When a motley group of survivors on a liferaft comes across an abandoned German ship, they discover the reason the ship was abandoned and soon wish they’d stayed on the raft. Blood Vessel is a low-budget Second World War horror film directed by Justin Dix. Can it transcend its limitations and satisfy the midnight movie crowd?

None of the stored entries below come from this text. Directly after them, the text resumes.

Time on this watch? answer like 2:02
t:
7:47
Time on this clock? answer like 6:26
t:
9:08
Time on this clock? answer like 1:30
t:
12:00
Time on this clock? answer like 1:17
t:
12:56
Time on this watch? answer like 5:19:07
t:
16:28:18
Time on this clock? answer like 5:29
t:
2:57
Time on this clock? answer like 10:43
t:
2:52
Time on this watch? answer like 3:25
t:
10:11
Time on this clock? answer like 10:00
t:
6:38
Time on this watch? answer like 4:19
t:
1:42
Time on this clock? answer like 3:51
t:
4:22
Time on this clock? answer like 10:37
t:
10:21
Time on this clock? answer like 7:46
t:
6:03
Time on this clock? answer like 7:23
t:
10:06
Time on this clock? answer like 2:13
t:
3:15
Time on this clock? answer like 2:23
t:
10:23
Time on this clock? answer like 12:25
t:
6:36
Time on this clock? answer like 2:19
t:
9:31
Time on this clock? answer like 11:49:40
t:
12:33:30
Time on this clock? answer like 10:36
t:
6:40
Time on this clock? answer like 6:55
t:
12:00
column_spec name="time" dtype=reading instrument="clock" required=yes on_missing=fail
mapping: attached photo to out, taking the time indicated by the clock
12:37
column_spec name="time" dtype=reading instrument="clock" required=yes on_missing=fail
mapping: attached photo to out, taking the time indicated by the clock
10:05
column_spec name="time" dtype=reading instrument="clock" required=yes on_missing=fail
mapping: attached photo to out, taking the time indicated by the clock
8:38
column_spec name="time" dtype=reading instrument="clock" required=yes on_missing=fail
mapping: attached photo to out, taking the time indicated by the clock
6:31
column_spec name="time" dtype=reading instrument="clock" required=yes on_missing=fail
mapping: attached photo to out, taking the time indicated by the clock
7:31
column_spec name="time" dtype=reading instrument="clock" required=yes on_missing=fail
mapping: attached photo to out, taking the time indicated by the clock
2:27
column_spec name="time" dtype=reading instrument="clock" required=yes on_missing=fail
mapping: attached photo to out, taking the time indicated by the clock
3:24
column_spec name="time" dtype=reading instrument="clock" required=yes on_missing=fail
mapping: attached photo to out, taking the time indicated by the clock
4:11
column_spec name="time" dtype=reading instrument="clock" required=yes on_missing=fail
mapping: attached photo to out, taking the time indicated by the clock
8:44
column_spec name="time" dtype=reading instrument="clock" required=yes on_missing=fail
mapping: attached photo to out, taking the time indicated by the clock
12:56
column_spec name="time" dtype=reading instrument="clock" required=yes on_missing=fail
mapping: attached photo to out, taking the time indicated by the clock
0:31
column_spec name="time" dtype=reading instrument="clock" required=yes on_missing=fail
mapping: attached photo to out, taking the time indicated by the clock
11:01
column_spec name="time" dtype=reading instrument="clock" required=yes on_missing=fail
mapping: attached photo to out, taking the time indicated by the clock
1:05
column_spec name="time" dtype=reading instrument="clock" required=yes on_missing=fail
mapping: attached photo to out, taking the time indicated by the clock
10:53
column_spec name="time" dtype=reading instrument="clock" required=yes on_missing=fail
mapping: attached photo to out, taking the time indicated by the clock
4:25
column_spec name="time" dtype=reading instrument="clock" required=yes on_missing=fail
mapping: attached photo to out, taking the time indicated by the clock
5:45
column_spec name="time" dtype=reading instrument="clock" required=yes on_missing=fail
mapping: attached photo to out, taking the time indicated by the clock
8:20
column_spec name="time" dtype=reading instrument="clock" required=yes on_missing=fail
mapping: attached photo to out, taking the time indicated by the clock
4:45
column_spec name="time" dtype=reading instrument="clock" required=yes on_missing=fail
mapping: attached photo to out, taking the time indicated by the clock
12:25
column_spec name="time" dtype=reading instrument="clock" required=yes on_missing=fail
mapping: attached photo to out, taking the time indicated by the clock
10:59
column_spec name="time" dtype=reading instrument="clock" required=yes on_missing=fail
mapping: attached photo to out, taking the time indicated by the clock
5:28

With a cast of largely Australian actors doing a range of pub-drunk-quality accents ranging from posh English to Boris-the-Russian to chatty Noo-Yawkuh, this film immediately promises a degree of campy amusement that, sadly, it just doesn’t deliver. It is determined to take itself seriously despite its giggle-inducing level of cliche, but sadly, not to the point where it enters the realm of so-bad-it’s-good. Like most horrors, it generates tension by conflict amongst the characters, but its characters are so blank that the conflict is a flatline. It’s really at its weakest, though, when the monster is finally revealed to be a vampire that looks uncannily like one of the Muppets’ Pigs in Space, and the camera spends far too much time lingering on this shoddy prop at Dutch angles. Despite endless Transylvanian signposting, it also fails to establish clear rules for its vampires and makes you wonder how the world isn’t entirely covered in them. There’s also no clear plan for dealing with them, so there’s no protagonist’s struggle to follow. It’s just a series of random vampire-themed events.
Its creature problems aside, Blood Vessel has a degree of visual style that makes you wish it was a better movie. Despite the terrible pun in the title, it’s not arch – it actually seems mostly unaware of what it is, but it’s just not incompetent or silly enough to be funny. It’s not Overlord and it’s not Iron Sky, it’s somewhere in between. Somewhere kind of boring.